Other HRQOL researchers may also benefit from the work conducted by the PROMIS librarians. As noted earlier, there is increasing interest in the use of IRT as a methodology for creating QOL measures [3], and an important step in the use of IRT is the development of item banks [2, 5, 6]. While the PROMIS literature search protocol was developed by a research group interested in identifying self-report instruments measuring emotional distress, the information retrieval principles and strategies outlined in the protocol would be effective across a variety of search topics. Thus, the PROMIS protocol can serve as a guide to all QOL researchers involved in item banking activities. The protocol may also be relevant to researchers interested in or involved in the writing of systematic reviews.

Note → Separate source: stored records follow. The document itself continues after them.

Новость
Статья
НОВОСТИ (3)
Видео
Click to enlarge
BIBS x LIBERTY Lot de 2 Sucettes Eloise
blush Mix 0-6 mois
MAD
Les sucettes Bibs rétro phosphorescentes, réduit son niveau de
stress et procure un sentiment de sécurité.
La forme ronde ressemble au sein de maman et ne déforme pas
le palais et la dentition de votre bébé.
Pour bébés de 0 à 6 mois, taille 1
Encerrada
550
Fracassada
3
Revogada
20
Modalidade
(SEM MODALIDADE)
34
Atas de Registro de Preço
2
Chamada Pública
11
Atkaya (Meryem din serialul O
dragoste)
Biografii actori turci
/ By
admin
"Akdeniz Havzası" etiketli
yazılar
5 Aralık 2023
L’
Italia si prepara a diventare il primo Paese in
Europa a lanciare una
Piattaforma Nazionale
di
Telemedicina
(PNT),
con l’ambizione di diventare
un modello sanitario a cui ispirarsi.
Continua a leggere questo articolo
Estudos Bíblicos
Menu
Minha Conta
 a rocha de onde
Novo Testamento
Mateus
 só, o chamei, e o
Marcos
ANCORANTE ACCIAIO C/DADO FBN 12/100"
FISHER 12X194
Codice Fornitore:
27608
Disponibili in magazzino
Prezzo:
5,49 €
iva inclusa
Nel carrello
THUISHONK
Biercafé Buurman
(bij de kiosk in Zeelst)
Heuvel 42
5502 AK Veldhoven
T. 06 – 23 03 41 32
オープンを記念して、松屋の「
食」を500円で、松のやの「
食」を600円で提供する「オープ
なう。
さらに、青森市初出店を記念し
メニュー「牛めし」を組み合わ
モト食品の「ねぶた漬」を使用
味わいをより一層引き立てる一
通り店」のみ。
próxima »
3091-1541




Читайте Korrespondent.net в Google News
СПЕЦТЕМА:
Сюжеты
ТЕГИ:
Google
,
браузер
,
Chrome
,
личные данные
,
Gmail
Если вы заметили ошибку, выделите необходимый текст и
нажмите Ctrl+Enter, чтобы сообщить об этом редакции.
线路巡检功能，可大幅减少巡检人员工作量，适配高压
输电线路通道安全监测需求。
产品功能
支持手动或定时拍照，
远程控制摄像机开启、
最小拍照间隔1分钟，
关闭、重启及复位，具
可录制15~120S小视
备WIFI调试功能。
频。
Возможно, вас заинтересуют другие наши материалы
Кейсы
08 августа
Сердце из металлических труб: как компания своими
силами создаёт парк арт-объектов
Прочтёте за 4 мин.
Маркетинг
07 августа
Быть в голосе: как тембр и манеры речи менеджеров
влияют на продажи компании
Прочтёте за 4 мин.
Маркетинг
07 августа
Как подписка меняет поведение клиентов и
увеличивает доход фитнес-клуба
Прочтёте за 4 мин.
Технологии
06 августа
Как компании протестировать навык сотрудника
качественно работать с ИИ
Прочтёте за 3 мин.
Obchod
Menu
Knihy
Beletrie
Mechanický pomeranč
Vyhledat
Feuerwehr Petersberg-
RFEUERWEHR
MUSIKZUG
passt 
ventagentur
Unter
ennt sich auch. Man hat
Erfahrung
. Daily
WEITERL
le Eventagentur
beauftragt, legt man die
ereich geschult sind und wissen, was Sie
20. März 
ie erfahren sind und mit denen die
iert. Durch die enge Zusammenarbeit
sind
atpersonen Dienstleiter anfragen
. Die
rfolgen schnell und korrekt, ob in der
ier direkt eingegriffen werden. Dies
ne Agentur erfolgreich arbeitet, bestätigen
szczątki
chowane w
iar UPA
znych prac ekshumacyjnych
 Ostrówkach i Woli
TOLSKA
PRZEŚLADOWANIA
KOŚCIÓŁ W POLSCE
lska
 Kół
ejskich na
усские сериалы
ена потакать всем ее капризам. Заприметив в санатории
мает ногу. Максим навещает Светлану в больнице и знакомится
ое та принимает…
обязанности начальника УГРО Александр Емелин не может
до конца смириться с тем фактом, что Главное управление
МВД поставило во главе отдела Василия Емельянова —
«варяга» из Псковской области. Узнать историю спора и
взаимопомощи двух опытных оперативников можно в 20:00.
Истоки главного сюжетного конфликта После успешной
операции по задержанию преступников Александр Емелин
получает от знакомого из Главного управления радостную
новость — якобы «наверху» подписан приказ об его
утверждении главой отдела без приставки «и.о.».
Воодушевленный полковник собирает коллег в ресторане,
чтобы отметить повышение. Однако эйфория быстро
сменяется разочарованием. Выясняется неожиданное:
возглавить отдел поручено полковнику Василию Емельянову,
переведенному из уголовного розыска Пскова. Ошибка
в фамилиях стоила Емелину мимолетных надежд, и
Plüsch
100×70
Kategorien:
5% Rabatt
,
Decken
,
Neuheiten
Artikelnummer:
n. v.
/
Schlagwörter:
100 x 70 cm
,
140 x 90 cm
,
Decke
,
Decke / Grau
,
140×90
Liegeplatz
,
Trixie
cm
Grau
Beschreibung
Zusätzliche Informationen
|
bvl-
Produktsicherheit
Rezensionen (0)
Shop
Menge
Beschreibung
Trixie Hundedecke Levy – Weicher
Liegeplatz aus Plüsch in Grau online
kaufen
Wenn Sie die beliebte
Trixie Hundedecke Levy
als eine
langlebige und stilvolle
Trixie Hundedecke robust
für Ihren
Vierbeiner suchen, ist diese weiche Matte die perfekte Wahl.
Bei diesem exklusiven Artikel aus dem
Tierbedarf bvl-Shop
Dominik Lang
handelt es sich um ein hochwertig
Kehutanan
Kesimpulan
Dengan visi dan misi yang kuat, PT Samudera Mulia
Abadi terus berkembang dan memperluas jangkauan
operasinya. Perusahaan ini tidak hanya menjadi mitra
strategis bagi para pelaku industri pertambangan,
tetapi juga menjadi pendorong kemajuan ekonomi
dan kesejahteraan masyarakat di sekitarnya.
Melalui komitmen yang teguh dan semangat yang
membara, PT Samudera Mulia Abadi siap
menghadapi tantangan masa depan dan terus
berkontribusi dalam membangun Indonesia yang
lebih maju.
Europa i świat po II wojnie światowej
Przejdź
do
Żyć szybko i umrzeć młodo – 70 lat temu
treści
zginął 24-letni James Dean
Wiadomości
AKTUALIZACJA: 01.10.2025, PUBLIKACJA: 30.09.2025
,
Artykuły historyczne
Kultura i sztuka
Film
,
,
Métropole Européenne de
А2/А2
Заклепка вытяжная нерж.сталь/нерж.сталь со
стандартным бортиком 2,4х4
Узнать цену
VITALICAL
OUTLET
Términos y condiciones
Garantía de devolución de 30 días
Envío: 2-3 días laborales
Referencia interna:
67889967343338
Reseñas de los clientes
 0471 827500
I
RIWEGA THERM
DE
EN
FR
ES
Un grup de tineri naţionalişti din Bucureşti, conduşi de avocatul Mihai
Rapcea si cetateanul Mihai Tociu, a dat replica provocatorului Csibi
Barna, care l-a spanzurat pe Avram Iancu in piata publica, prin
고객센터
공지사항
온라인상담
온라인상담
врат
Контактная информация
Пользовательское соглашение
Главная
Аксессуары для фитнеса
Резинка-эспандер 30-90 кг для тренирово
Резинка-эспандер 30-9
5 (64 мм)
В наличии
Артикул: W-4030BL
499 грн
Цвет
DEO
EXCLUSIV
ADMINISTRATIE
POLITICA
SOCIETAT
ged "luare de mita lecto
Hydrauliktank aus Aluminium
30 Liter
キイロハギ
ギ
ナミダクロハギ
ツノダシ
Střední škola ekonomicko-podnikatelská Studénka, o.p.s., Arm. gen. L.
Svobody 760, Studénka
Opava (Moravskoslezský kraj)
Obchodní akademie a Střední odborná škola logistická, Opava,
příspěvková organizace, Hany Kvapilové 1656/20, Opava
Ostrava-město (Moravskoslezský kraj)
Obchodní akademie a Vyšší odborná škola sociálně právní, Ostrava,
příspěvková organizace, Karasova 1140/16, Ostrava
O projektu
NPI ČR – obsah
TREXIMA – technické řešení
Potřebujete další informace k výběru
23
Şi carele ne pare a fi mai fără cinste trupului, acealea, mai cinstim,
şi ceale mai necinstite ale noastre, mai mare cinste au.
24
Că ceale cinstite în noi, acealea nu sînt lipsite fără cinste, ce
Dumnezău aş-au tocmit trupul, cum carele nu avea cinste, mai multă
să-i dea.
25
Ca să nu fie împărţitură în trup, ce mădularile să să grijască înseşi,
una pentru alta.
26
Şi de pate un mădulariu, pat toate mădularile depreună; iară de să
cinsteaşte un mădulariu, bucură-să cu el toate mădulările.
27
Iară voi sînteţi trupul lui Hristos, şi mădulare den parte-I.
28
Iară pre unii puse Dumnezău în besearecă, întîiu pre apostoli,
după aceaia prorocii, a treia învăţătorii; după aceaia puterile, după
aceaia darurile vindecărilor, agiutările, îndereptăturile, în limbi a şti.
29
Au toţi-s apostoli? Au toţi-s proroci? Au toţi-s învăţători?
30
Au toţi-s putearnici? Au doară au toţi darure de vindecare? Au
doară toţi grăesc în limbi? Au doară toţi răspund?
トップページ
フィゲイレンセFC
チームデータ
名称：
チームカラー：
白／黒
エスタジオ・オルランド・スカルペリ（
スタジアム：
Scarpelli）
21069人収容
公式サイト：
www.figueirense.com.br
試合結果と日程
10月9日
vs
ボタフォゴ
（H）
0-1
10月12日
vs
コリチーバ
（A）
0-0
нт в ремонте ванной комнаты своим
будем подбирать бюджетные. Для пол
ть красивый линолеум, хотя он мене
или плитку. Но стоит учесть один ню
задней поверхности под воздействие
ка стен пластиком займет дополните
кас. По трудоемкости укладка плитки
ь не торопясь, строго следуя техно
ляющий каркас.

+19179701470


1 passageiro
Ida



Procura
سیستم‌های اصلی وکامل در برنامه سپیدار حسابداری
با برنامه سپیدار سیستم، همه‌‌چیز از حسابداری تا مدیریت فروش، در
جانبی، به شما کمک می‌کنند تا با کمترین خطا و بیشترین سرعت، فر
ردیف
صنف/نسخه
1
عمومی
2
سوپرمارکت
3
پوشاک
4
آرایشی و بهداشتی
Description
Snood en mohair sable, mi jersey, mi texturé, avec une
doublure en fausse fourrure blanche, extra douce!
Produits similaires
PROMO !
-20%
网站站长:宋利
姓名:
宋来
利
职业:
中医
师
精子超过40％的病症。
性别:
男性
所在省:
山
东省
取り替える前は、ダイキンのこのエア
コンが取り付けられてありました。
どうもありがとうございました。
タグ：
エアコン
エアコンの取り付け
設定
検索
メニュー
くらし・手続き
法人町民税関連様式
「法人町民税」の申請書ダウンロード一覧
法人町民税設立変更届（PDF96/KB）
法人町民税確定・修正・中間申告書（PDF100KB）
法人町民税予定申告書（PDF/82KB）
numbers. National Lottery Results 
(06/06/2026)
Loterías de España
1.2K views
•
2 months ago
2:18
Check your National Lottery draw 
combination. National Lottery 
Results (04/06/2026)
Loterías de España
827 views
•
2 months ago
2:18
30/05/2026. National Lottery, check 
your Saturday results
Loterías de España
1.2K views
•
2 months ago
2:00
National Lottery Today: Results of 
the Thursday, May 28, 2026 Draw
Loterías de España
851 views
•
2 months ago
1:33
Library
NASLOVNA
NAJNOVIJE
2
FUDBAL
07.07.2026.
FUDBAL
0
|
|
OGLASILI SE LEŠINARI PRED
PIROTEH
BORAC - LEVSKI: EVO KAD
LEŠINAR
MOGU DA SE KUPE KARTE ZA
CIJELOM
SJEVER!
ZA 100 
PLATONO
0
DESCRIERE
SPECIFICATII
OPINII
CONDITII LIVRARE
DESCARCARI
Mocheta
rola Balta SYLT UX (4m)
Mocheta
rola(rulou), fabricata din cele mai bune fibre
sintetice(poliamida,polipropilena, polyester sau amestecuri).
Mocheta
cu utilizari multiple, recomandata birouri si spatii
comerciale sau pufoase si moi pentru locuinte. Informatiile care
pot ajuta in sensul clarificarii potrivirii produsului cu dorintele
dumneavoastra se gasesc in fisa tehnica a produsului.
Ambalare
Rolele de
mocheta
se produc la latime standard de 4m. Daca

Librarians’ involvement with the Pittsburgh PROMIS project also benefited research team members in some unanticipated ways. PROMIS staff were trained by a librarian to conduct cited reference searches in the ISI Web of Knowledge database, allowing them to gather data on instrument acceptability within the scientific community. Over the course of the project, librarians conducted several additional literature searches to assist in investigator discussions of psychometric issues (e.g., choice of response sets) and were able to notify investigators about new information sources pertinent to the goals of the PROMIS project (e.g., the university’s purchase of new citation management software). Librarians benefited from the involvement as well: their subject area knowledge expanded as they discussed the emotional domains and conceptual issues of interest to Pittsburgh PROMIS investigators and as they engaged in the iterative process of developing initial vocabulary lists. Finally, the librarians also gained a better appreciation of the time and work commitments required for participation in a large federally funded, multi-center research project.